*** Opening DATASET EXCERPTS ***

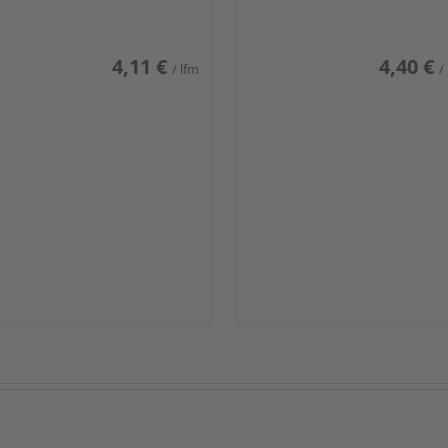
iß glänzend DF
weiß glänzend DF
4,11 €
4,40 €
/ lfm
/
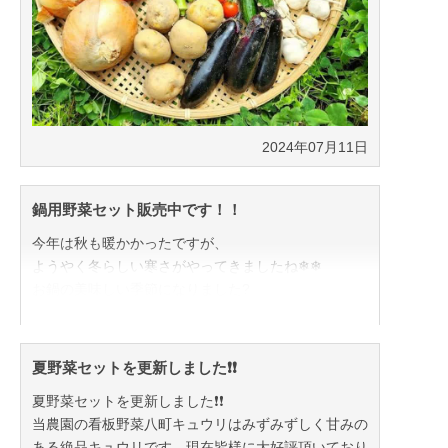
2024年07月11日
鍋用野菜セット販売中です！！
今年は秋も暖かかったですが、
ようやく冬らしい寒さがやってきましたね❄❄
お鍋の美味しい季節になりました?
現在お鍋にピッタリな人気野菜?のみを
詰め合わせた野菜セットを発売中です❗❗
寒い日にお鍋料理で芯から温まりましょう?
夏野菜セットを更新しました❗❗
夏野菜セットを更新しました❗❗
当農園の看板野菜八町キュウリはみずみずしく甘みの
ある絶品キュウリです。現在皆様に大好評頂いており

*** Closing DATASET EXCERPTS ***

## PROBLEM TO WORK ON
Copy every record exactly, but skip the pictures.

## TASK OUTPUT
iß glänzend DF
weiß glänzend DF
4,11 €
4,40 €
/ lfm
/
2024年07月11日
鍋用野菜セット販売中です！！
今年は秋も暖かかったですが、
ようやく冬らしい寒さがやってきましたね❄❄
お鍋の美味しい季節になりました?
現在お鍋にピッタリな人気野菜?のみを
詰め合わせた野菜セットを発売中です❗❗
寒い日にお鍋料理で芯から温まりましょう?
夏野菜セットを更新しました❗❗
夏野菜セットを更新しました❗❗
当農園の看板野菜八町キュウリはみずみずしく甘みの
ある絶品キュウリです。現在皆様に大好評頂いており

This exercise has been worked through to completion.